Al-Qaeda in Iraq suffered a major blow after Sunni voters largely ignored its death threats and turned out in force to cast their ballots in a crucial weekend general election, observers said. Electoral authorities have put the final turnout in Sunday's vote at 62.4 percent, and Sunni participation was seen as a defining aspect of the ballot, especially in traditional Al-Qaeda strongholds.
In the run-up to the vote, the Islamic state of Iraq (ISI), the Qaeda front in the country, threatened on a jihadist website to kill all Iraqis, and especially Sunnis, who went to the polls.
"The Islamic state declares... a curfew on election day... throughout Iraq and especially in Sunni areas," US monitors SITE quoted ISI as saying in an Internet posting.
The Qaeda front warned that anyone who defies the curfew will "unfortunately expose himself to the anger of Allah and then to all kinds of weapons of the mujahedeen."
As polling centres opened in Baghdad early on Sunday morning, the capital came under a hail of bomb, mortar and rocket attacks that killed 38 people.
But Sunni Arabs, who had massively boycotted the last polls in 2005, were undeterred, with 70 percent of the electorate voting in Diyala and Salaheddin provinces, 61 percent in Anbar and 67 percent in Nineveh.
"The participation of the Sunnis is a major step in the defeat of Al-Qaeda, despite the threats and the violence," said Hamid Fadel, a professor of political science at Baghdad University.
"The Sunnis went to vote. They demonstrated their commitment to Iraq, to democracy, and this vote proves that they are a very important part of the political process," he added.
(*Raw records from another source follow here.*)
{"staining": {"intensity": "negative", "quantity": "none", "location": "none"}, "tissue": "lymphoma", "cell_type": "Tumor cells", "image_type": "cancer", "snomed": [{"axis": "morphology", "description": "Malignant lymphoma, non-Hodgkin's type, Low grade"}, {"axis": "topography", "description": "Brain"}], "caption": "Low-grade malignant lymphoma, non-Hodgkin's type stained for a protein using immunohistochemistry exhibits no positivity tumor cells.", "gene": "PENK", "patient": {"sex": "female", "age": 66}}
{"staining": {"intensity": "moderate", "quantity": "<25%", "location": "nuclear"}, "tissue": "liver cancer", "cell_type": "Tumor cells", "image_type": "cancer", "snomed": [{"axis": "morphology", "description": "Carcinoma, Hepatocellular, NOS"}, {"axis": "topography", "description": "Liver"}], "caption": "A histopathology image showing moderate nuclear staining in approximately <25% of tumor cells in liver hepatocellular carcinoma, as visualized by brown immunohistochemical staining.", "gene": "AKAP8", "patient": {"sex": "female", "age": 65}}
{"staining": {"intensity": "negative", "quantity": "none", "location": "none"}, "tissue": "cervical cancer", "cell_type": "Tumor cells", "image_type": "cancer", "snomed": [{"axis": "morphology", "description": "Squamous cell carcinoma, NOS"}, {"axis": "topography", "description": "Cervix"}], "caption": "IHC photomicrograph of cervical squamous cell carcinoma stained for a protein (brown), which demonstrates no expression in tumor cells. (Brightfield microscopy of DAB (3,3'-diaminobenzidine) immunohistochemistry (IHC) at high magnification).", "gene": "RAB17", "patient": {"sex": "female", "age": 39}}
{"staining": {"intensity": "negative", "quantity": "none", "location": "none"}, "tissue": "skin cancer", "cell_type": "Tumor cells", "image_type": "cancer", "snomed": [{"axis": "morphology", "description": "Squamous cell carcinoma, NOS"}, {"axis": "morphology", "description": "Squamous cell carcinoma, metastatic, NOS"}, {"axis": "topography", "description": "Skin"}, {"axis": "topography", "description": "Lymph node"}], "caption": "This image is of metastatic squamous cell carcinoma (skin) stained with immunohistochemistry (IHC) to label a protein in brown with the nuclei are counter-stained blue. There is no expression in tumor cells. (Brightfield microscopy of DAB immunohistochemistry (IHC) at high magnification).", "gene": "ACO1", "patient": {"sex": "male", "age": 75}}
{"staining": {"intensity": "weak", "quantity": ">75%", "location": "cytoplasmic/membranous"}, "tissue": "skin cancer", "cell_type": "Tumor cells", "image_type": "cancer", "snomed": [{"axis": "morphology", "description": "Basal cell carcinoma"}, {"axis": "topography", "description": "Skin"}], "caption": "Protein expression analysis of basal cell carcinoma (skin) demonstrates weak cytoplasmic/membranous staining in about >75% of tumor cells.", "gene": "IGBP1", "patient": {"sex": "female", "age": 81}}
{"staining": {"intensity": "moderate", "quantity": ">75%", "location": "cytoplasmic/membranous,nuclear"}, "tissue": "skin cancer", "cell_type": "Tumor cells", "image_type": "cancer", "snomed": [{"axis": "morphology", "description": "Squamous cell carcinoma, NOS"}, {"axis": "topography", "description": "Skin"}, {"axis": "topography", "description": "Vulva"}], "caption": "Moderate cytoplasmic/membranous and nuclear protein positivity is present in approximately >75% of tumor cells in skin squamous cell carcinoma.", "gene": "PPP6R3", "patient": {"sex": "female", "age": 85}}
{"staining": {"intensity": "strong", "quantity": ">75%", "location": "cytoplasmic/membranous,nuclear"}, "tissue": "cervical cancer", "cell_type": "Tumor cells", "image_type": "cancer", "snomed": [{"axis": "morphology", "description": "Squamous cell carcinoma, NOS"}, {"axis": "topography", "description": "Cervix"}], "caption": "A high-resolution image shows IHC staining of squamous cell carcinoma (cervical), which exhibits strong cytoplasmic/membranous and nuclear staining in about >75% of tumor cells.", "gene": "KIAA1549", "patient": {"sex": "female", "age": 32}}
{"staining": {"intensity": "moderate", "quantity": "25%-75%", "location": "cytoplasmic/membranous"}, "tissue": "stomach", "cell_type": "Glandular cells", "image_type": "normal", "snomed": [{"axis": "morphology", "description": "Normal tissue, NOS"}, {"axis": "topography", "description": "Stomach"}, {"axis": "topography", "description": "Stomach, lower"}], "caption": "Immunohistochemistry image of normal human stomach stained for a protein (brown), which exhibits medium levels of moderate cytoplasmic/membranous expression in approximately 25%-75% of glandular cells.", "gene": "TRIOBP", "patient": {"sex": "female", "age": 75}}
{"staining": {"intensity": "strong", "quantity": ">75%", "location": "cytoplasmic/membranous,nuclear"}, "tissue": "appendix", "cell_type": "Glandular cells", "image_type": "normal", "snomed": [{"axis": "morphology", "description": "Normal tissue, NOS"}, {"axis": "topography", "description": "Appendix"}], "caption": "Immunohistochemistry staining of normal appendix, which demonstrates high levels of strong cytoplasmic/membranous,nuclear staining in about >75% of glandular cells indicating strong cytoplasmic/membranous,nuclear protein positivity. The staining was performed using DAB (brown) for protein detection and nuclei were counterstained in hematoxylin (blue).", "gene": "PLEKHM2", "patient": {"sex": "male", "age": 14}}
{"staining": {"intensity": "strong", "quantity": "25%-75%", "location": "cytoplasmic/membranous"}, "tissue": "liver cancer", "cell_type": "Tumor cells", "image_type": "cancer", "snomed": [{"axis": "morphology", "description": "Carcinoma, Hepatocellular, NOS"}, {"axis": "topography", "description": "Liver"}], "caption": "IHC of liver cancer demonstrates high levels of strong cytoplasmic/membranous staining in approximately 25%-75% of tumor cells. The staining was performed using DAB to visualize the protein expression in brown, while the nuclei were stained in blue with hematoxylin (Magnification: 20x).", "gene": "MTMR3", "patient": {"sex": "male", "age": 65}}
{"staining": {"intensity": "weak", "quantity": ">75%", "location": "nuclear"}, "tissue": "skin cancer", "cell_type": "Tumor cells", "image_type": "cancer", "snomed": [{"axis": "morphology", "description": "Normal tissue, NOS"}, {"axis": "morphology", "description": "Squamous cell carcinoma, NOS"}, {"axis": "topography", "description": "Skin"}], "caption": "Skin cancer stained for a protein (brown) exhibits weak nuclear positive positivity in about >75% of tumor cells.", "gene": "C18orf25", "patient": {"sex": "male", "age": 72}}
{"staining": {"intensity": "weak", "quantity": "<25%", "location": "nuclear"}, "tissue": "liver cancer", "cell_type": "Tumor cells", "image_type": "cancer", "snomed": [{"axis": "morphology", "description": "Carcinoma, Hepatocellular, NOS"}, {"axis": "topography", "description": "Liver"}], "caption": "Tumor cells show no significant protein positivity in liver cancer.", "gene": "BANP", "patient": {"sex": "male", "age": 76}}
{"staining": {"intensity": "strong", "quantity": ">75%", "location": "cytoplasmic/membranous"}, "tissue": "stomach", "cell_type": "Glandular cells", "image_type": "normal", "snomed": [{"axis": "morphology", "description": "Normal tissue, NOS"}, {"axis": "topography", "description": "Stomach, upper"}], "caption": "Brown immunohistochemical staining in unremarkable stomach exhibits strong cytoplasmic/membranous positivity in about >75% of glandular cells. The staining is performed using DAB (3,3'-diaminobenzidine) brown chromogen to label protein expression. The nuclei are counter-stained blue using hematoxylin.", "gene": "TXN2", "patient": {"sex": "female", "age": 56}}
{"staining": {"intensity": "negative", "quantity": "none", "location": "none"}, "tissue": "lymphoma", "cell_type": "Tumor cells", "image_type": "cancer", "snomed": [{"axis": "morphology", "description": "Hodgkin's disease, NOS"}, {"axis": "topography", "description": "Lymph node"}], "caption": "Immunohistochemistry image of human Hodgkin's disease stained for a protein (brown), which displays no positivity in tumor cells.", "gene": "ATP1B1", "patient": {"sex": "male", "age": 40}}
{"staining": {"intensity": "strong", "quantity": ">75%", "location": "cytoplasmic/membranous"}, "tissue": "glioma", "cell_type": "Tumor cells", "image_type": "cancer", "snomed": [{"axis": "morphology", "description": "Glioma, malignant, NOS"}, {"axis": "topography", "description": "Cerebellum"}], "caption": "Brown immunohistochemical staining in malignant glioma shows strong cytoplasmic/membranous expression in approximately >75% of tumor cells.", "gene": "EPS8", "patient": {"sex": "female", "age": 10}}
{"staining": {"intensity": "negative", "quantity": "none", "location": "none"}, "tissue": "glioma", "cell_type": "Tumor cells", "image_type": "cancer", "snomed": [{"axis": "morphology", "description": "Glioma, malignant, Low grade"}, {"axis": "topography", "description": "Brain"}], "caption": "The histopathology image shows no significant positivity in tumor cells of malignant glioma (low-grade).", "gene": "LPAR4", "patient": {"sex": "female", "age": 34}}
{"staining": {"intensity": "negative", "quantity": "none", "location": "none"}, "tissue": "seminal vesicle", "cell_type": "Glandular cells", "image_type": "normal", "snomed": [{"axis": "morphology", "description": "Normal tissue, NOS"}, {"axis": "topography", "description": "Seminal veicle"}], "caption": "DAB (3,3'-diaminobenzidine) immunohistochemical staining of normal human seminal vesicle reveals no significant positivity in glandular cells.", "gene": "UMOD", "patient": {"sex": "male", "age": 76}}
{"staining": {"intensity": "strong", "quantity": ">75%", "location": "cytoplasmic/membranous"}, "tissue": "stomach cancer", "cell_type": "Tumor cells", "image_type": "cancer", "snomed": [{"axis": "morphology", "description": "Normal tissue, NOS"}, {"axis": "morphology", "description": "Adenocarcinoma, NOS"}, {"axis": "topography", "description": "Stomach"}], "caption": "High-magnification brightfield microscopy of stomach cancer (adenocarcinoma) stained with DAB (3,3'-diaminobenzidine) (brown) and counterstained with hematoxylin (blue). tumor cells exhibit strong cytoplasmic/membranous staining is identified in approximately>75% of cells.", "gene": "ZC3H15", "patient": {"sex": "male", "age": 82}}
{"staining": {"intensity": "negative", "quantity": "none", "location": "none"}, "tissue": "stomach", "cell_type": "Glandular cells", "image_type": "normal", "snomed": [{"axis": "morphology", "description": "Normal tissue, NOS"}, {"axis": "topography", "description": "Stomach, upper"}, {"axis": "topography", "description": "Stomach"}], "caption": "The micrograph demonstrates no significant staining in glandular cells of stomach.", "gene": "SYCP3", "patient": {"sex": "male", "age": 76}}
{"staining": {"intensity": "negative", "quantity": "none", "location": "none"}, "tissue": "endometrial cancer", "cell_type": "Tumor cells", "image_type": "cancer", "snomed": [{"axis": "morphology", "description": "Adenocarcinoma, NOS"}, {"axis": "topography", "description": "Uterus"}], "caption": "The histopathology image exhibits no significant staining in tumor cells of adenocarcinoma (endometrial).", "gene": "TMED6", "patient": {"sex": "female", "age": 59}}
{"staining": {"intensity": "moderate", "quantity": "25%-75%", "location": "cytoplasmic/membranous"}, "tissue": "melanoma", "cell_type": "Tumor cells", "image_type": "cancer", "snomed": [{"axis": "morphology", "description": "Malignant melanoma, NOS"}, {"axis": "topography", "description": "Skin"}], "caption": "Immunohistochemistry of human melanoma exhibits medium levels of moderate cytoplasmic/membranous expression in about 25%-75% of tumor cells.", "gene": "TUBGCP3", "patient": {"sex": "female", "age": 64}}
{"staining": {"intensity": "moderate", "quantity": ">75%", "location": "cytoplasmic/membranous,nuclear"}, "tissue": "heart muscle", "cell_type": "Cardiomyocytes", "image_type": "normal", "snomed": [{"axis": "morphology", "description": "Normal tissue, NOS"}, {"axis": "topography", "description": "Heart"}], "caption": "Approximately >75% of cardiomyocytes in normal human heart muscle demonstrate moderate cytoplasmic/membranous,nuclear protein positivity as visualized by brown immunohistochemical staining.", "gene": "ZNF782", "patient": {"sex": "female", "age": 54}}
Fadel's assessment has been echoed in Europe and the United States where leaders praised Iraqis for their courage.
US President Barack Obama set the tone on Sunday when he hailed the "strong turnout" and said the day would go down as "an important milestone in Iraqi history.
French Foreign Minister Bernard Kouchner said the vote "bears testimony to the will of the Iraqi people to move beyond the ordeals of the past, to reject terrorism and shows their determination to build a democratic Iraq that looks to the future."
Top US officials in Baghdad agreed.
"Iraqis turned out in large numbers to vote, showing their determination not to let terrorists derail their desire to participate in choosing their leaders," US ambassador Christopher Hill and the head of the US army in Iraq Ray Odierno said in a joint statement.
The UN's envoy to Iraq, Ad Melkert, also agreed. "This day has been a triumph of reason over confrontation and violence," he said about Sunday's election.
"All those who resorted to violence are the real losers of the elections."
Al-Qaeda faced setbacks in Baghdad, but also in its traditional Sunni strongholds like Fallujah, where its militants could not approach close enough polling stations to fire missiles or carry out suicide bombings.
The Islamists had already been defeated militarily after a major offensive launched in 2007 and analysts believe that after Sunday's setback, they also suffered a blow on the ideological level.
This was vividly clear on Sunday in Fallujah, where first-time voter Kamal Fawaz urged fellow Iraqis to "vote against Al-Qaeda" as he went to cast his ballot.
"They terrorised us for many years. Now, we must drive them out because they are doing wrong to the country," said Kamal.
The participation of Iraq's Sunni population was one of the defining aspects of the elections and should see their return to the political scene, which they have largely been excluded from since the 2005 boycott.